Is that because the text is not doable, or too difficult, or is there the possibility of adding the capability at some point?
Archived old books are scanned images/documents and saved into a PDF collection. They are not saved in text format. Adobe Acrobat Pro and other PDF tools are able to convert/extract text from images using OCR image recognition. Its not perfect.. Yet. Soon visual AI tools like ChatGPT-4o+, Gemini 1.5, Llava-Llama 3, hopefully can do this really good and you can convert any scanned image to separated images and searchable text. Lets enjoy that we at least can download books in image form for now.
Most of the books on archive.org do have the text embedded, and the text can be searched when reading them online. And most of the PDFs that can be downloaded also have embedded searchable text. I was just wondering about the possibility of grabbing the text along with the images. This add-on is a great tool even without that capability, but it would be a nice option to have.
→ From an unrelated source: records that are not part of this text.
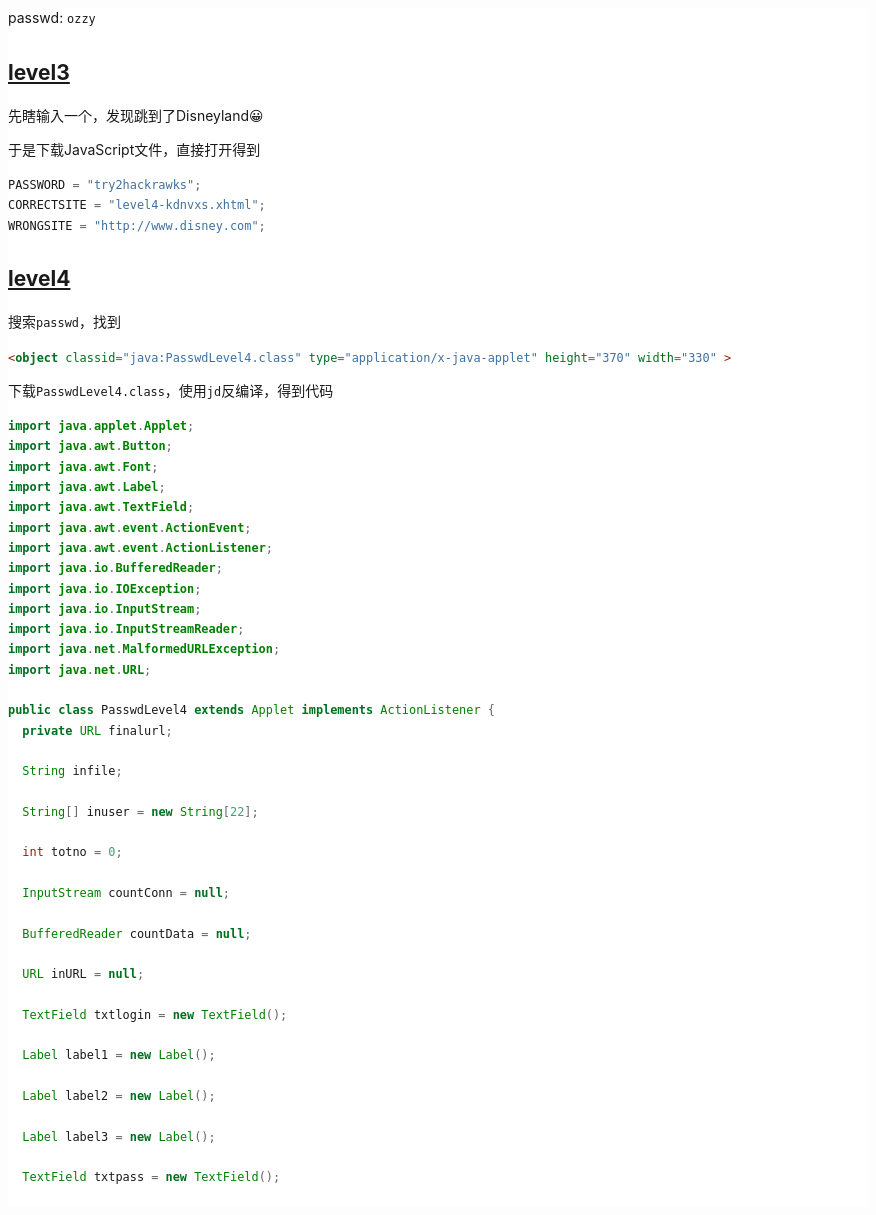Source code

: passwd: `ozzy`

## [level3](http://www.try2hack.nl/levels/level3-.xhtml)

先瞎输入一个，发现跳到了Disneyland😀

于是下载JavaScript文件，直接打开得到

```javascript
PASSWORD = "try2hackrawks";
CORRECTSITE = "level4-kdnvxs.xhtml";
WRONGSITE = "http://www.disney.com";
```

## [level4](http://www.try2hack.nl/levels/level4-kdnvxs.xhtml)

搜索`passwd`，找到

```html
<object classid="java:PasswdLevel4.class" type="application/x-java-applet" height="370" width="330" >
```

下载`PasswdLevel4.class`，使用`jd`反编译，得到代码

```java
import java.applet.Applet;
import java.awt.Button;
import java.awt.Font;
import java.awt.Label;
import java.awt.TextField;
import java.awt.event.ActionEvent;
import java.awt.event.ActionListener;
import java.io.BufferedReader;
import java.io.IOException;
import java.io.InputStream;
import java.io.InputStreamReader;
import java.net.MalformedURLException;
import java.net.URL;

public class PasswdLevel4 extends Applet implements ActionListener {
  private URL finalurl;
  
  String infile;
  
  String[] inuser = new String[22];
  
  int totno = 0;
  
  InputStream countConn = null;
  
  BufferedReader countData = null;
  
  URL inURL = null;
  
  TextField txtlogin = new TextField();
  
  Label label1 = new Label();
  
  Label label2 = new Label();
  
  Label label3 = new Label();
  
  TextField txtpass = new TextField();
  
```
(you can ignore this; I hadn't meant to close the thread, and it looks like to re-open it I need to make a new comment.)
Most of the books on archive.org do have the text embedded, and the text can be searched when reading them online. And most of the PDFs that can be downloaded also have embedded searchable text. I was just wondering about the possibility of grabbing the text along with the images. This add-on is a great tool even without that capability, but it would be a nice option to have.
Good idea. I will consider it in the next version.
Thank you for a very useful add-on.
Would it be possible to grab the text and add it to the PDF, so it's text-searchable?